Defendant argued two reasons for dismissal of Plaintiff’s §541.060(a)(1) claim and DTPA claim premised on alleged misrepresentations (Tex. Bus. & Com. Code §17.50(a), §17.46(b)(5) and §17.50(a)(3)): 1) Plaintiff failed to sufficiently plead that it relied on the misrepresentations and that they were the source of its damages and 2) post-loss representations are not actionable as extra-contractual claims. The Court disagreed with the latter statement. Many cases have found allegations of post loss representations are sufficient to state a claim under Tex. Ins. Code 541.060(a)(1). See Glidewell v. Safeco Ins. CO. of Ind., No. 3:15-CV-1099-G, 2015 U.S. Dist. LEXIS 106795, (N.D. Tex. Aug. 13, 2015). But the first premises had merit, according to this Court. “Under Texas law, if the insured does not rely to his detriment on the misrepresentation when making a decision, there is no actionable claim.” Taboada v. State Farm Lloyds, No 2:18-CV-453, 2020 U.S. Dist. LEXIS 8224, (S.D. Tex. Jan. 17, 2020). Plaintiff failed to allege any reliance in its pleading. Defendant also argued that the absence of reliance in the pleadings is a basis for dismissing the DTPA claims under §17.46(b)(5) and §17.50(a)(3). Here, the Court held that neither §17.50(a)(3) nor §541.151(a) require detrimental reliance and therefore Plaintiff has no plausible claim under §17.50(a)(3). Plaintiff cannot maintain a §17.50(a)(4) claim under the DTPA without an underlying violation of Chapter 541 of the Insurance Code.
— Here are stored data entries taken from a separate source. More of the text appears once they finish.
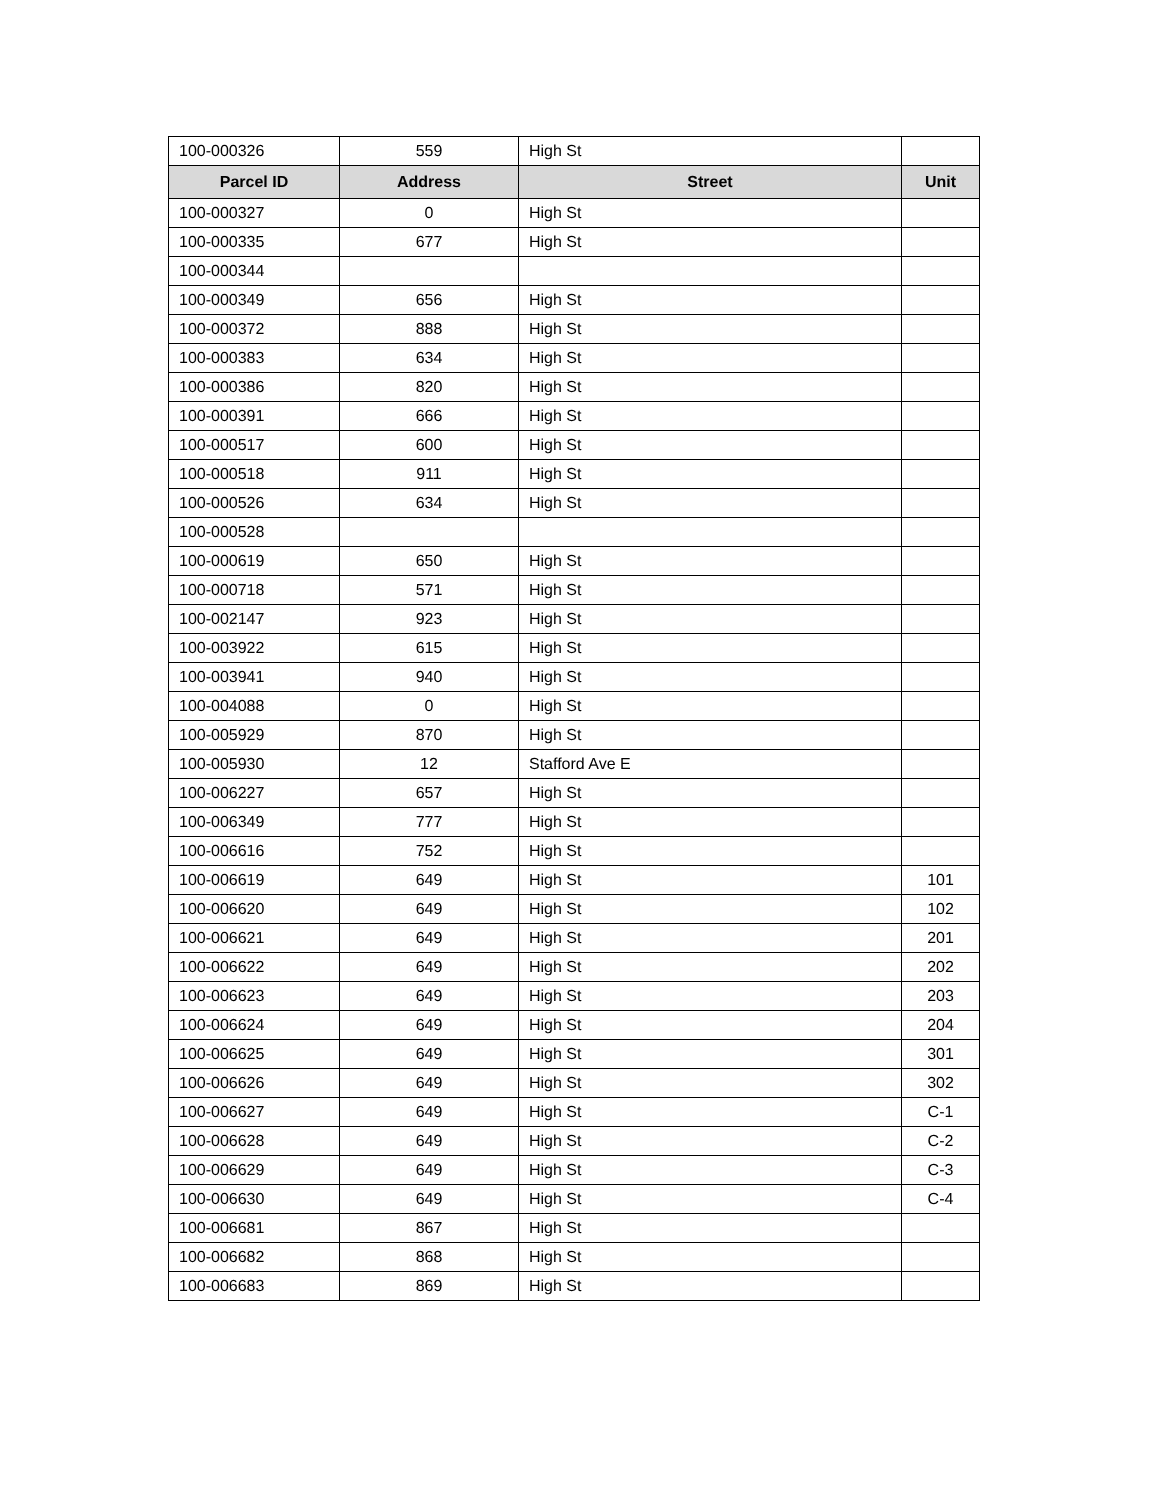| 100-000326 | 559 | High St | |
| Parcel ID | Address | Street | Unit |
| 100-000327 | 0 | High St | |
| 100-000335 | 677 | High St | |
| 100-000344 | | | |
| 100-000349 | 656 | High St | |
| 100-000372 | 888 | High St | |
| 100-000383 | 634 | High St | |
| 100-000386 | 820 | High St | |
| 100-000391 | 666 | High St | |
| 100-000517 | 600 | High St | |
| 100-000518 | 911 | High St | |
| 100-000526 | 634 | High St | |
| 100-000528 | | | |
| 100-000619 | 650 | High St | |
| 100-000718 | 571 | High St | |
| 100-002147 | 923 | High St | |
| 100-003922 | 615 | High St | |
| 100-003941 | 940 | High St | |
| 100-004088 | 0 | High St | |
| 100-005929 | 870 | High St | |
| 100-005930 | 12 | Stafford Ave E | |
| 100-006227 | 657 | High St | |
| 100-006349 | 777 | High St | |
| 100-006616 | 752 | High St | |
| 100-006619 | 649 | High St | 101 |
| 100-006620 | 649 | High St | 102 |
| 100-006621 | 649 | High St | 201 |
| 100-006622 | 649 | High St | 202 |
| 100-006623 | 649 | High St | 203 |
| 100-006624 | 649 | High St | 204 |
| 100-006625 | 649 | High St | 301 |
| 100-006626 | 649 | High St | 302 |
| 100-006627 | 649 | High St | C-1 |
| 100-006628 | 649 | High St | C-2 |
| 100-006629 | 649 | High St | C-3 |
| 100-006630 | 649 | High St | C-4 |
| 100-006681 | 867 | High St | |
| 100-006682 | 868 | High St | |
| 100-006683 | 869 | High St | |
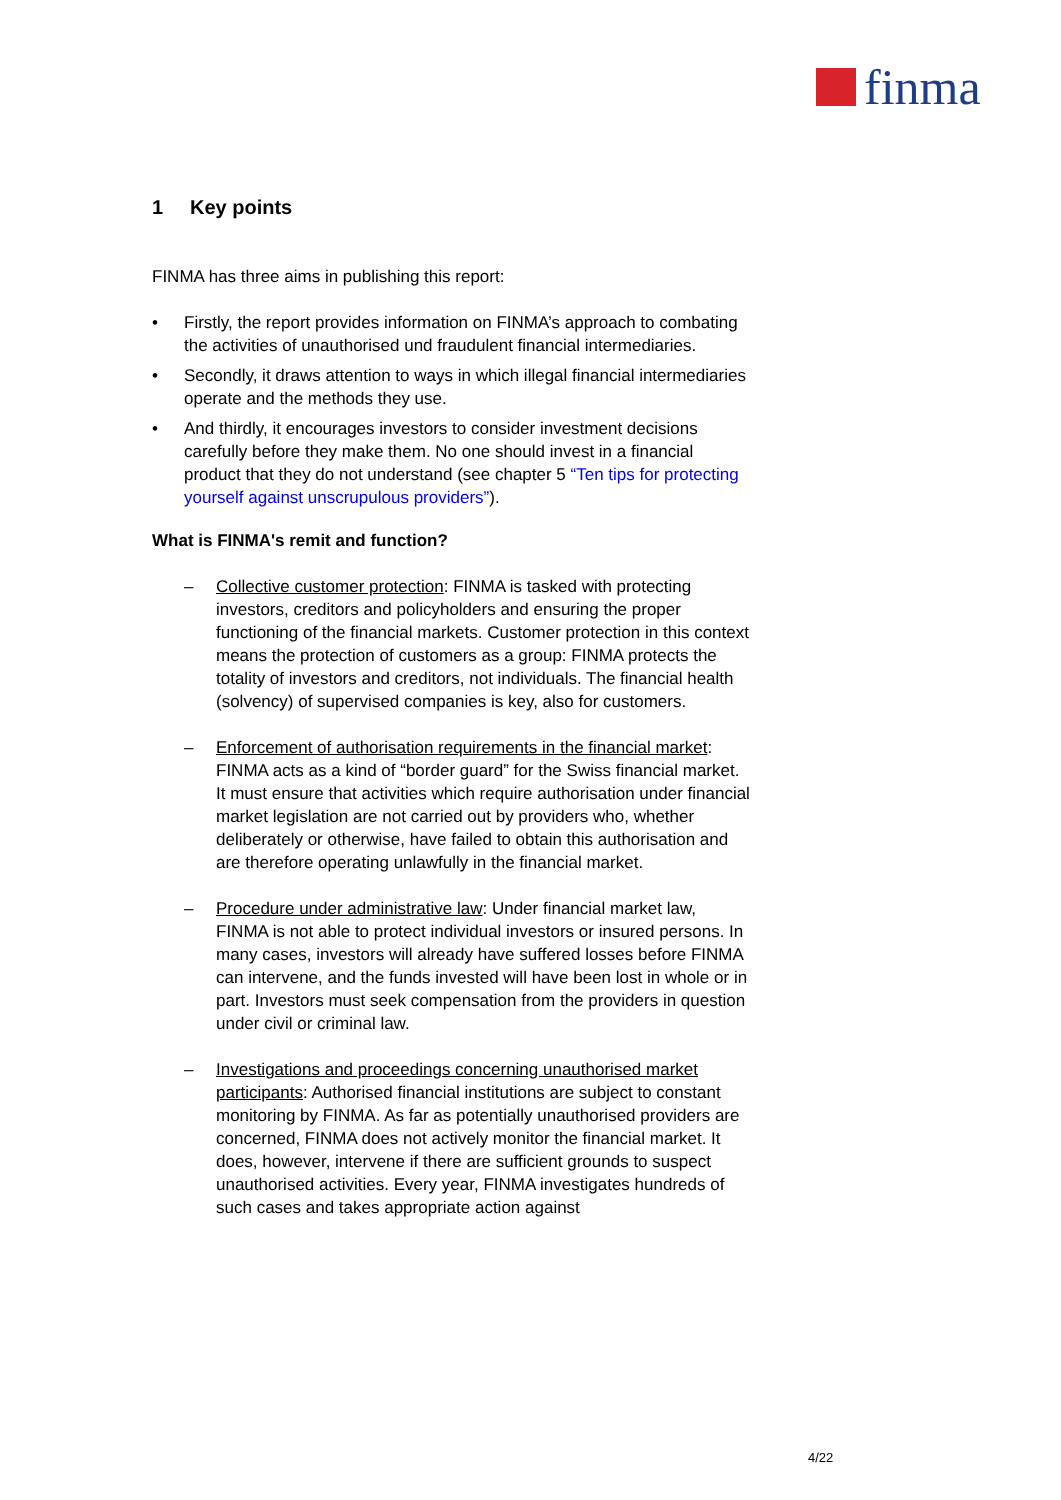finma
1 Key points
FINMA has three aims in publishing this report:
• Firstly, the report provides information on FINMA’s approach to combating the activities of unauthorised und fraudulent financial intermediaries.
• Secondly, it draws attention to ways in which illegal financial intermediaries operate and the methods they use.
• And thirdly, it encourages investors to consider investment decisions carefully before they make them. No one should invest in a financial product that they do not understand (see chapter 5 “Ten tips for protecting yourself against unscrupulous providers”).
What is FINMA's remit and function?
– Collective customer protection: FINMA is tasked with protecting investors, creditors and policyholders and ensuring the proper functioning of the financial markets. Customer protection in this context means the protection of customers as a group: FINMA protects the totality of investors and creditors, not individuals. The financial health (solvency) of supervised companies is key, also for customers.
– Enforcement of authorisation requirements in the financial market: FINMA acts as a kind of “border guard” for the Swiss financial market. It must ensure that activities which require authorisation under financial market legislation are not carried out by providers who, whether deliberately or otherwise, have failed to obtain this authorisation and are therefore operating unlawfully in the financial market.
– Procedure under administrative law: Under financial market law, FINMA is not able to protect individual investors or insured persons. In many cases, investors will already have suffered losses before FINMA can intervene, and the funds invested will have been lost in whole or in part. Investors must seek compensation from the providers in question under civil or criminal law.
– Investigations and proceedings concerning unauthorised market participants: Authorised financial institutions are subject to constant monitoring by FINMA. As far as potentially unauthorised providers are concerned, FINMA does not actively monitor the financial market. It does, however, intervene if there are sufficient grounds to suspect unauthorised activities. Every year, FINMA investigates hundreds of such cases and takes appropriate action against
4/22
Finally, the Court refused to grant Plaintiff’s request to amend its complaint when it already had amended the complaint prior to the filing of the motion to dismiss. And “if the Court finds any Motion to Dismiss has merit, the Plaintiff shall not be allowed an additional opportunity to amend its Complaint following a properly filed Motion to Dismiss.” U.S. ex. Rel. Willard v. Humana Health Plan of Tex., Inc., 336 F.3d 375, 387 (5th Cir. 2003). The Court pointed out too that the Plaintiff’s request to file another amendment provides no reason why the procedure applied through the Court’s standing order failed to provide an adequate opportunity to present its best case. The Court concluded that justice does not require serial amendments in response to motions to dismiss and exercised its discretion to deny the request.
The Court granted the motion to dismiss any claim based on Tex. Ins. Code §541.060(a)(1) and Tex. Bus. & Com. Code §17.46(b)(5) and §17.50(a)(3). But the claims under §541.060(a)(2)(A), (3), (4), and (7) as well as the DTPA claim under §17.50(a)(4) remained.